10.A classical act: Sky & Lammermuir featuring Tessa Lark, Phamie Gow and the RSNO

(January 30, 7.30pm, Glasgow Royal Concert Hall)

Tickets form £24.20 including booking fee (seated)

Classical music buffs are in for a treat as Grammy-nominated Kentucky-born violinist Tessa Lark performs the European premiere of Sky, the concerto specially written for her by US composer Michael Torke. Scottish harpist and composer Phamie Gow shares the bill with a 20th anniversary performance of Lammermuir: the hauntingly evocative piece she wrote as a Celtic Connections New Voices commission back in 2000. A glorious evening, orchestrated by the Royal Scottish National Orchestra.

11.Let’s get musical: Come And Try Workshops

(Various dates, venues and prices)

If you long to enjoy Celtic Connections from the stage rather than the stalls, the festival offers plenty of chances to learn traditional instruments – including fiddle, whistle, bodhran drum, clarsach and ukulele – or sample musical traditions such as beatbox and samba. There are children and adults’ “come and try” sessions for complete beginners and masterclasses for advanced musicians, as well as singing and songwriting workshops. https://www.celticconnections.com/workshops

12.Simon Thacker’s Svara-Kanti with Afsana-Khan, Jackie Shave & Sukhvinder Singh “Pinky”, with Nad-haara

(February 1, 7.30pm, Oran Mor)

Tickets, £22 including booking fee (seated)
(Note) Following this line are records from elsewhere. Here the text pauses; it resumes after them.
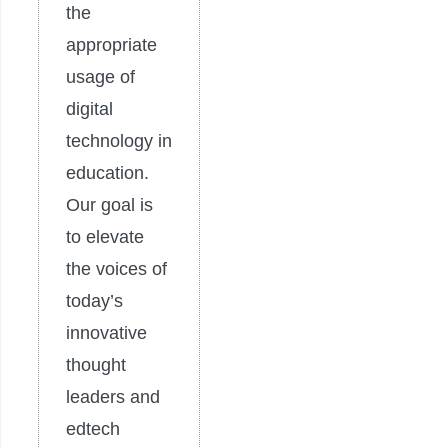
the
appropriate
usage of
digital
technology in
education.
Our goal is
to elevate
the voices of
today’s
innovative
thought
leaders and
edtech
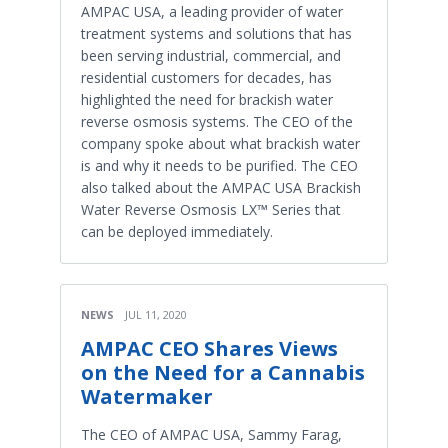
AMPAC USA, a leading provider of water
treatment systems and solutions that has
been serving industrial, commercial, and
residential customers for decades, has
highlighted the need for brackish water
reverse osmosis systems. The CEO of the
company spoke about what brackish water
is and why it needs to be purified. The CEO
also talked about the AMPAC USA Brackish
Water Reverse Osmosis LX™ Series that
can be deployed immediately.
NEWS
JUL 11, 2020
AMPAC CEO Shares Views
on the Need for a Cannabis
Watermaker
The CEO of AMPAC USA, Sammy Farag,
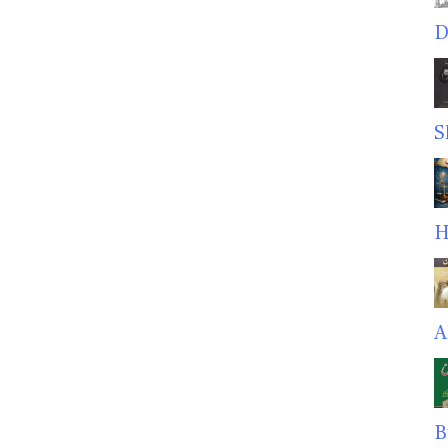
D
S
H
A
B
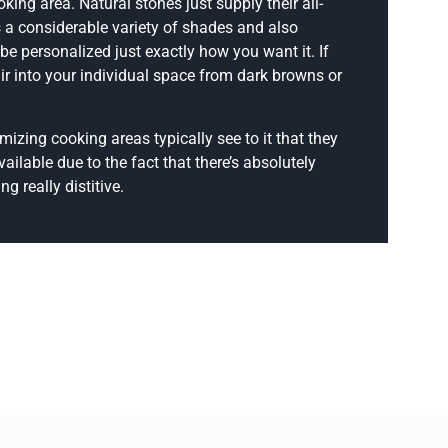
king area. Natural stones just supply their all-
as a considerable variety of shades and also
be personalized just exactly how you want it. If
ir into your individual space from dark browns or
izing cooking areas typically see to it that they
ailable due to the fact that there’s absolutely
g really distitive.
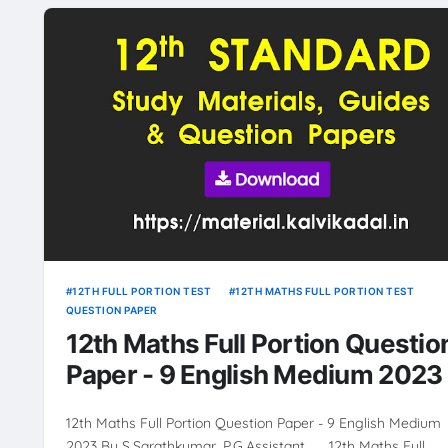
12TH FULL PORTION TEST
12TH MATHS FULL PORTION TEST
QUESTION PAPER
12th Maths Full Portion Questio
Paper - 9 English Medium 2023
12th Maths Full Portion Question Paper - 9 English Medium
2023 By S.Sarathkumar ,P.G.Assistant 12th Maths Full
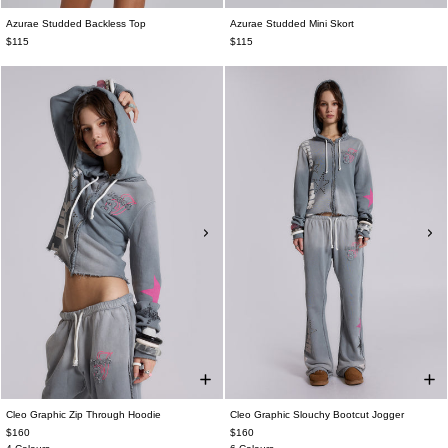
Azurae Studded Backless Top
Azurae Studded Mini Skort
$115
$115
Cleo Graphic Zip Through Hoodie
Cleo Graphic Slouchy Bootcut Jogger
$160
$160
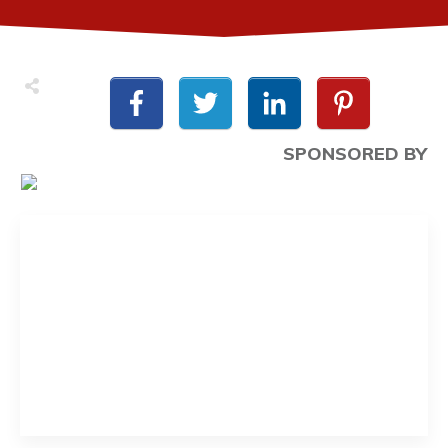
SPONSORED BY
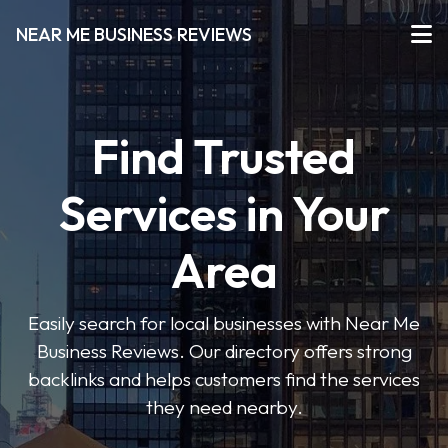
NEAR ME BUSINESS REVIEWS
Find Trusted
Services in Your
Area
Easily search for local businesses with Near Me
Business Reviews. Our directory offers strong
backlinks and helps customers find the services
they need nearby.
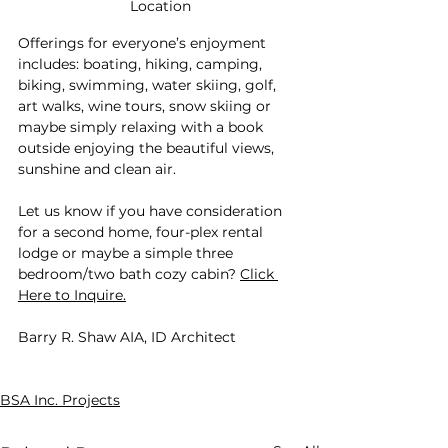
Location
Offerings for everyone’s enjoyment 
includes: boating, hiking, camping, 
biking, swimming, water skiing, golf, 
art walks, wine tours, snow skiing or 
maybe simply relaxing with a book 
outside enjoying the beautiful views, 
sunshine and clean air.
Let us know if you have consideration 
for a second home, four-plex rental 
lodge or maybe a simple three 
bedroom/two bath cozy cabin? 
Click 
Here to Inquire.
Barry R. Shaw AIA, ID Architect
BSA Inc. Projects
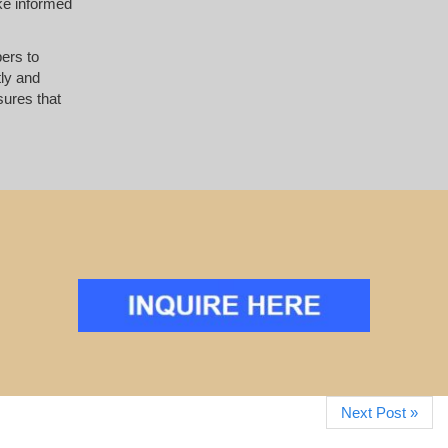
ke informed
pers to
tly and
ures that
Next Post »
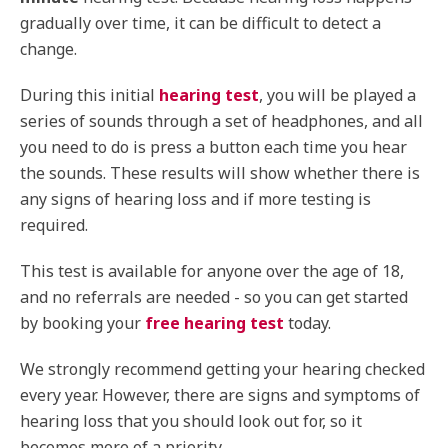
gradually over time, it can be difficult to detect a
change.
During this initial
hearing test
, you will be played a
series of sounds through a set of headphones, and all
you need to do is press a button each time you hear
the sounds. These results will show whether there is
any signs of hearing loss and if more testing is
required.
This test is available for anyone over the age of 18,
and no referrals are needed - so you can get started
by booking your
free hearing test
today.
We strongly recommend getting your hearing checked
every year. However, there are signs and symptoms of
hearing loss that you should look out for, so it
becomes more of a priority.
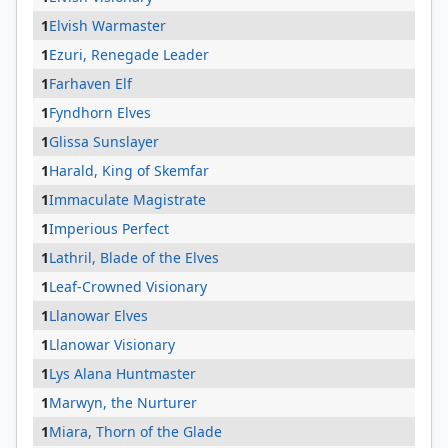
1
Elvish Warmaster
1
Ezuri, Renegade Leader
1
Farhaven Elf
1
Fyndhorn Elves
1
Glissa Sunslayer
1
Harald, King of Skemfar
1
Immaculate Magistrate
1
Imperious Perfect
1
Lathril, Blade of the Elves
1
Leaf-Crowned Visionary
1
Llanowar Elves
1
Llanowar Visionary
1
Lys Alana Huntmaster
1
Marwyn, the Nurturer
1
Miara, Thorn of the Glade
Enjoy a cross-cultural celebration courtesy of Simon Thacker’s Svara-Kanti: the Scottish-born guitarist, composer and all-round musical polymath’s Indo-Western group, which combines the classical, folk and spiritual traditions of the Indian sub-continent. He’s joined by top Bollywood star, Afsana Khan, Grammy-winning tabla-master Sukvinder Singh “Pinky” and violinist Jackie Shave – leader of the Britten Sinfonia. Fusion music from brand new Scottish/Indian project Nad-Haara Bran completes the show.